>>>>>

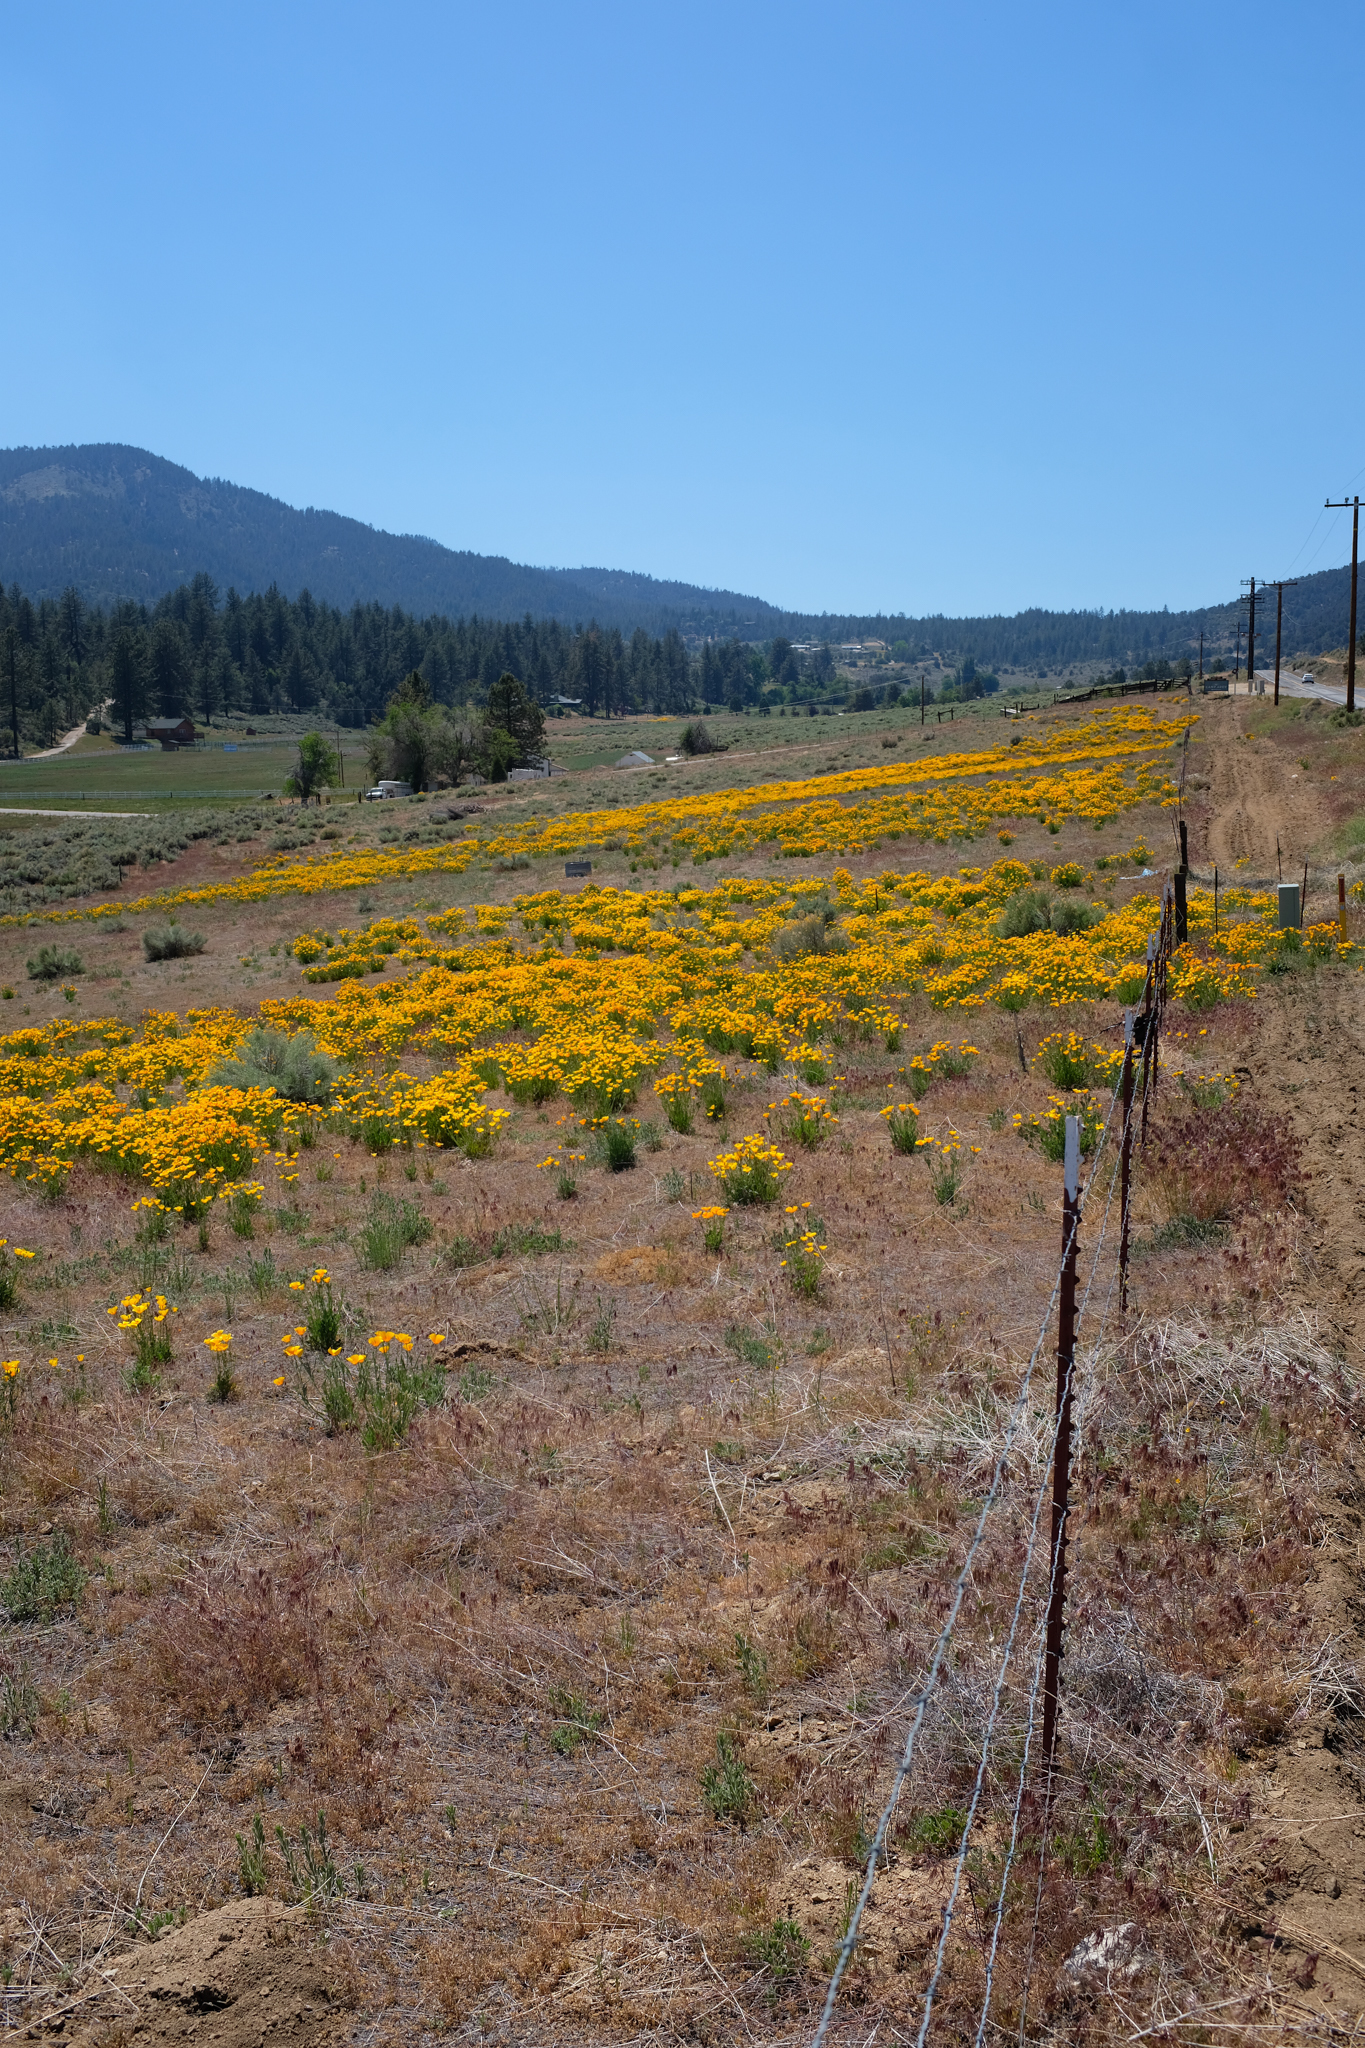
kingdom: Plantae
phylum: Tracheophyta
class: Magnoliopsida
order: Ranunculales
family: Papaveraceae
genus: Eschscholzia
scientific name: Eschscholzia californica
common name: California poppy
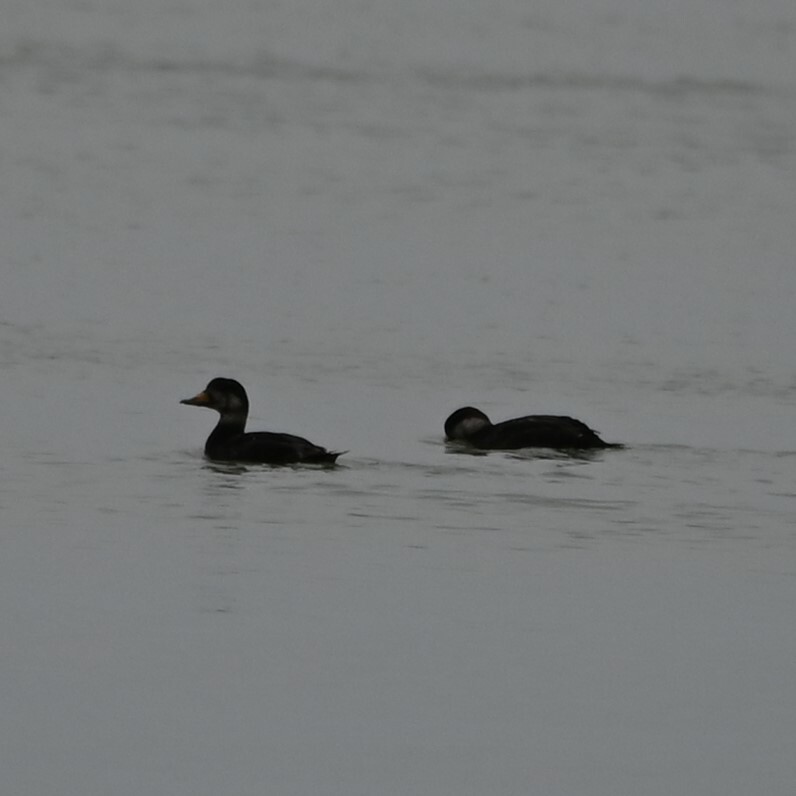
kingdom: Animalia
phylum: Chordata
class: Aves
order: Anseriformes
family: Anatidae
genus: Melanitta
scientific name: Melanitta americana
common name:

<<<<<
>>>>>

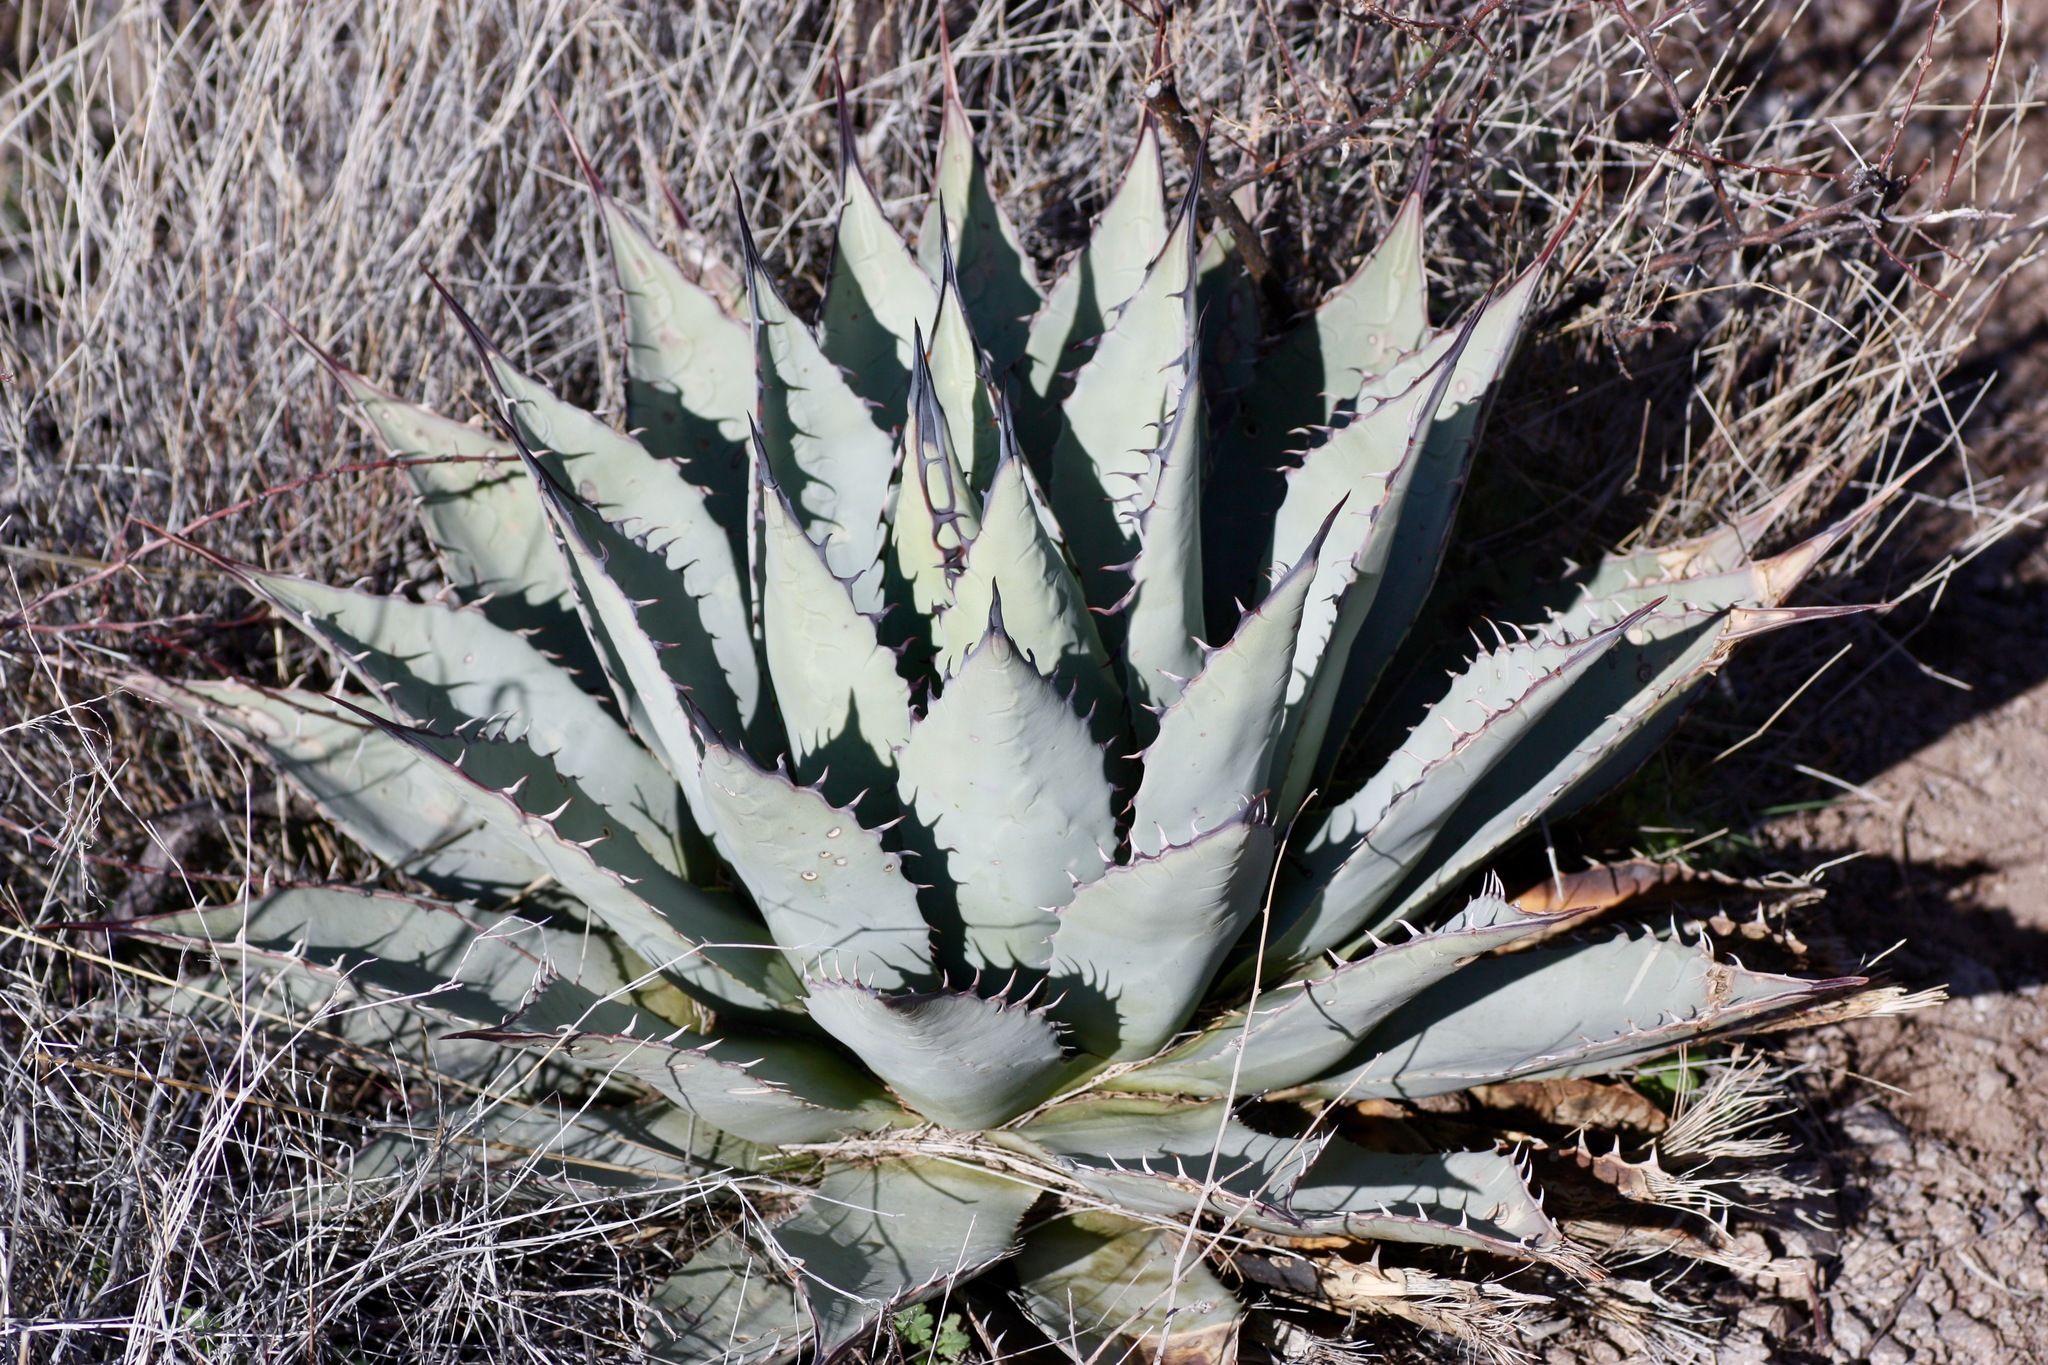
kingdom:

<<<<<

Copy out the lines that begin at the line with "kingdom: Plantae" and stop after the line with "scientific name: Melanitta americana", including both of those lines. Leave the pictures out.

kingdom: Plantae
phylum: Tracheophyta
class: Magnoliopsida
order: Ranunculales
family: Papaveraceae
genus: Eschscholzia
scientific name: Eschscholzia californica
common name: California poppy
kingdom: Animalia
phylum: Chordata
class: Aves
order: Anseriformes
family: Anatidae
genus: Melanitta
scientific name: Melanitta americana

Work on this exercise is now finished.